Brian Cotton of Battle Creek says he couldn't move before he was referred to Bronson Neuroscience Center. He was in unbearable pain. He had undergone back surgery eight years ago to remove disc fragments in his lower back. Eventually the pain came back. His right foot was numb and simply dropped when he tried to walk.
He is back to work and back to his life after undergoing lumbar fusion surgery using the O-arm imaging system--a new technology that can help make complex and minimally invasive spine surgery safer.
The procedure Cotton's doctors used reduces pain by eliminating motion at the affected area of the spine and freeing the nerve that was compressed. By adding a bone graft "starter" to the problem joint, his doctor, neurosurgeon Gregory Wiggins, set up a biological response for Cotton’s body to grow new bone. This bone helped fuse the two vertebrae and stop motion--and pain--in that location.
Bronson Methodist Hospital
is the first in southwest Michigan to acquire the O-arm imaging system. The minimally invasive procedures it assists with benefit patients who suffer from conditions such as herniated discs, scoliosis, sciatica, and other spinal deformities.

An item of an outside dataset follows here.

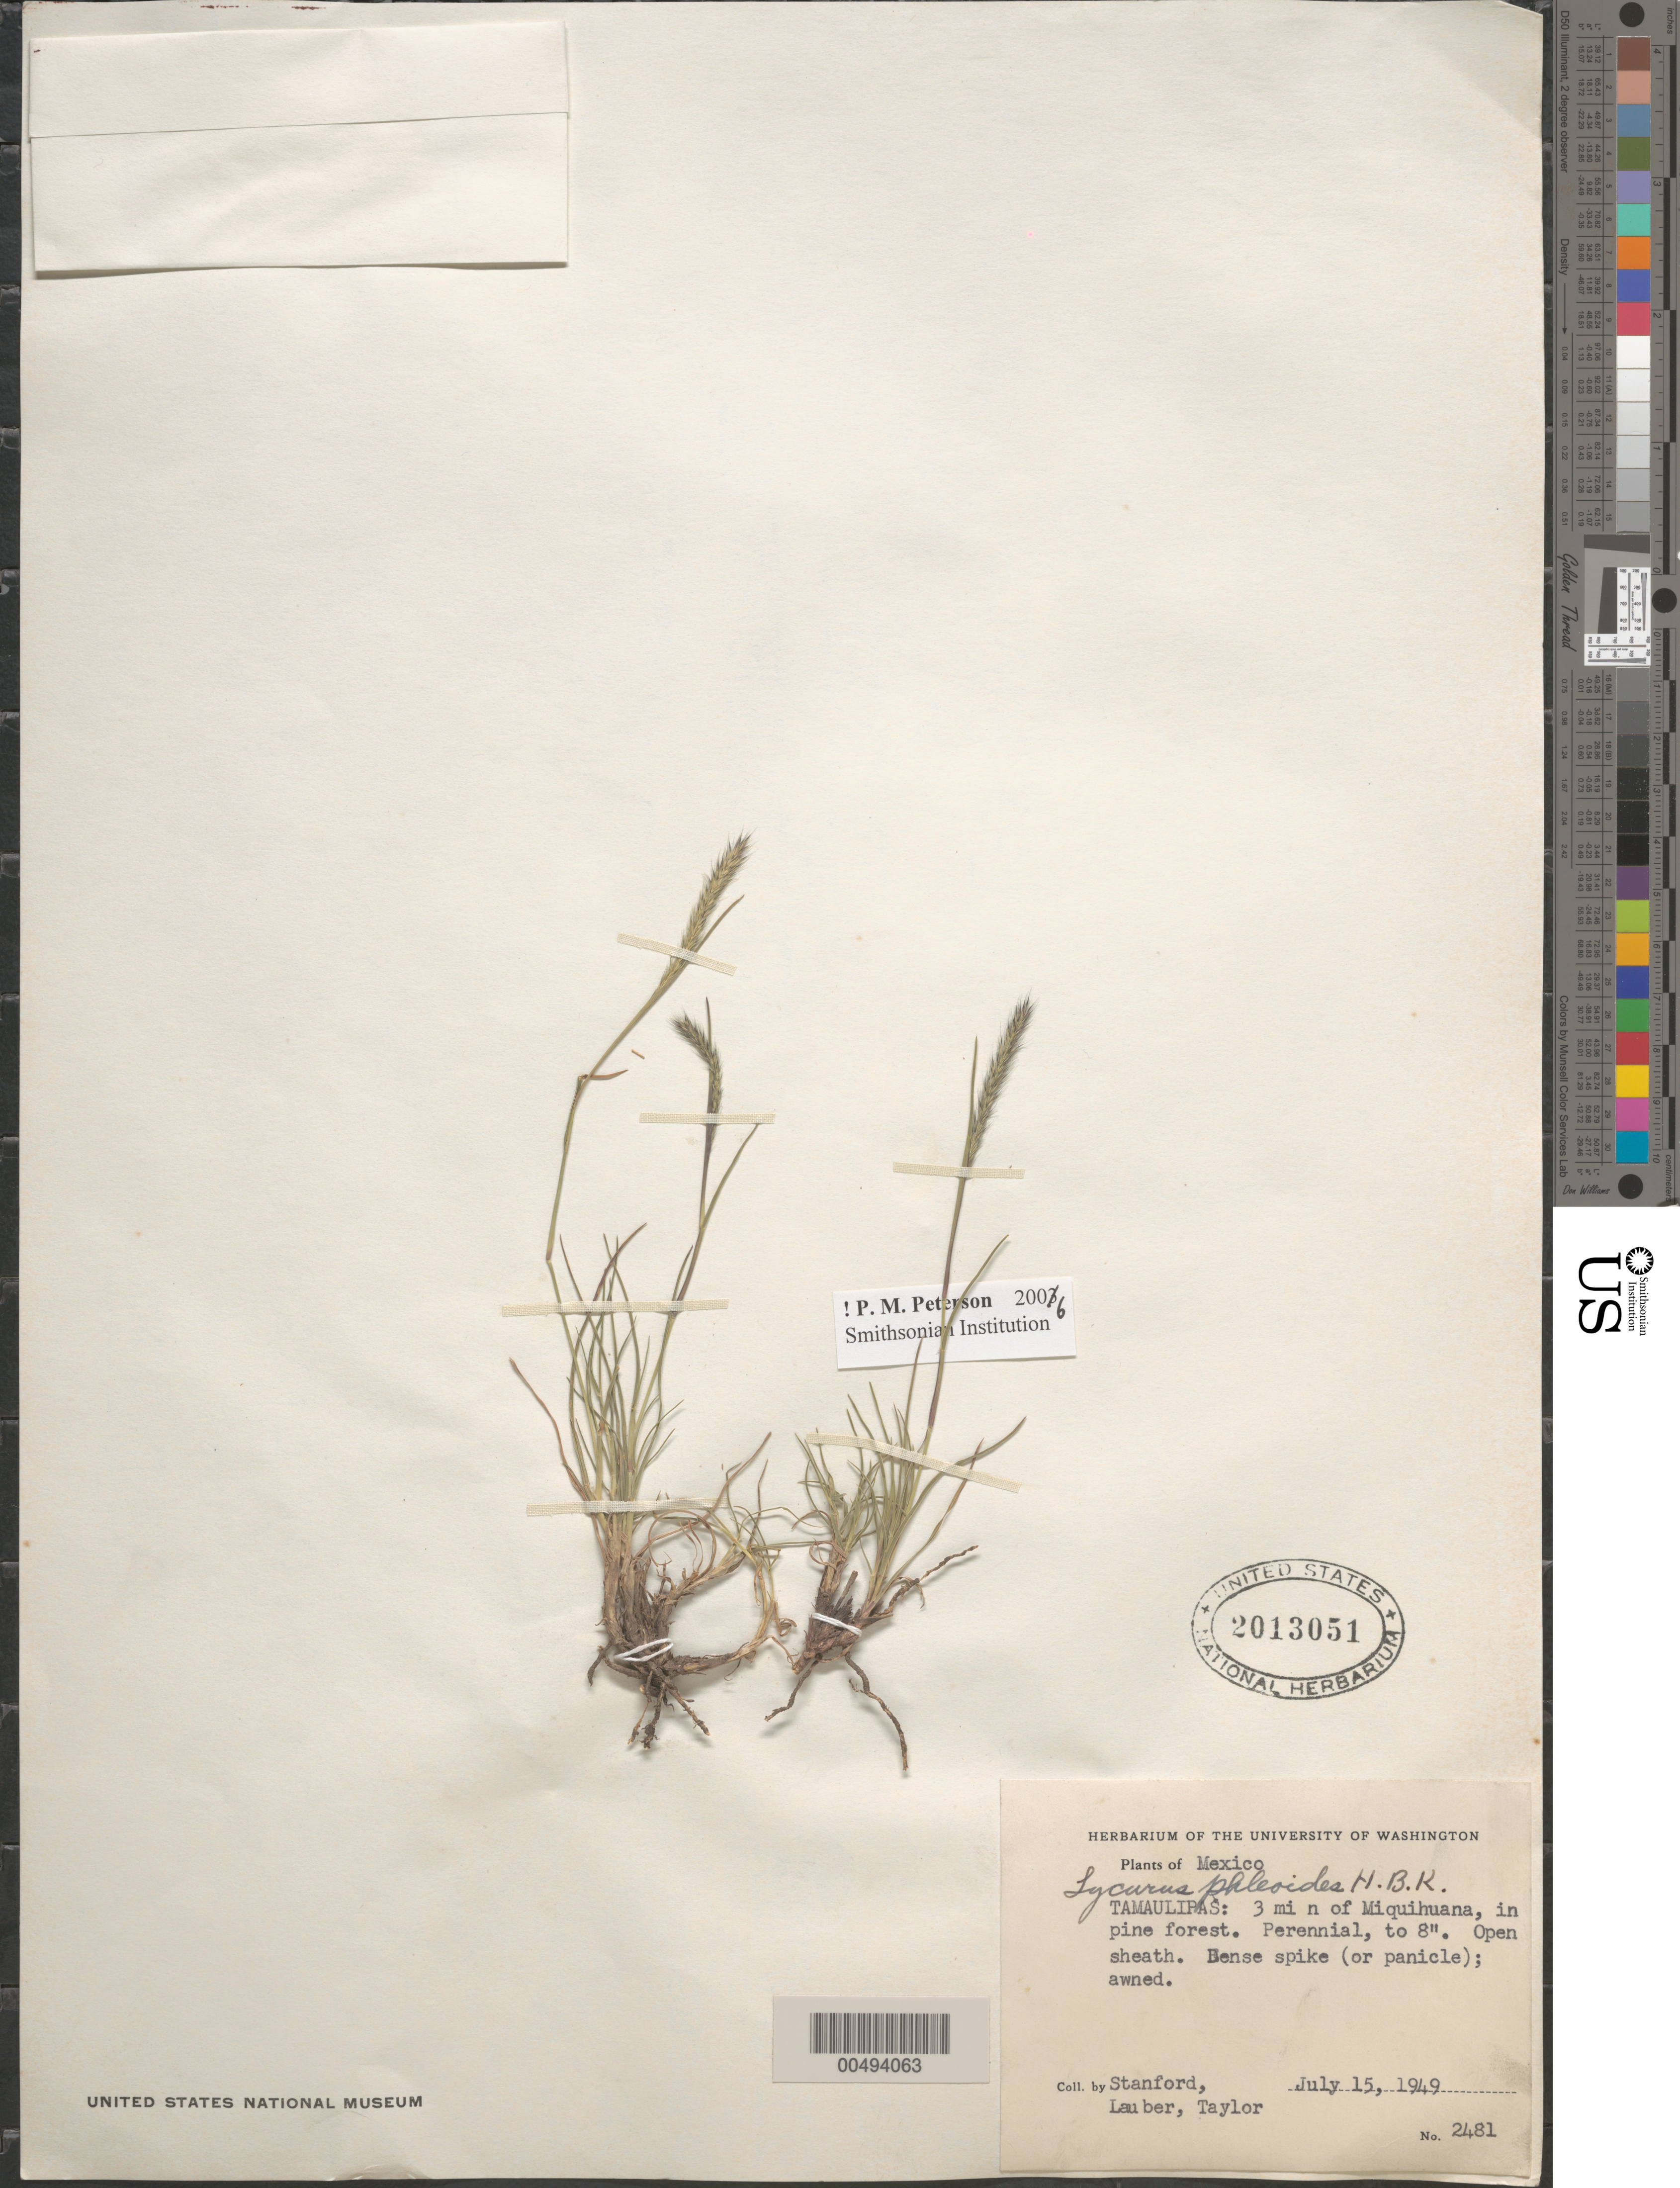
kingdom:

Smaller incisions result in less pain, faster recovery, and decreased chance of infections and other complications. O-arm’s imaging system helps surgeons by showing them exactly where they are in the body during an operation without having to make large cuts and move around tissue.
The O-arm is a large, doughnut-shaped, CT scanning machine. It rotates around a patient’s body to capture conventional, 2-D images of the spine. In less than 30 seconds, the system transforms those 2-D images into 360-degree 3-D views seen on large, flat-screen monitors. The improved view shows surgeons the exact location of their medical instruments in relation to patient’s body, and helps to accurately guide them to place screws and other hardware. Doctors using the new technology can see inside the patient before we even begin, accomplish exactly what they need, and do so in the least invasive way.
"This technology has been amazingly helpful with more complex and delicate procedures like spinal fusions and scoliosis treatment," says Dr. Wiggins. "We can pinpoint exactly where we need to go before we make the first incision and navigate more confidently during the procedure. That’s a big deal when you’re working around the spinal cord."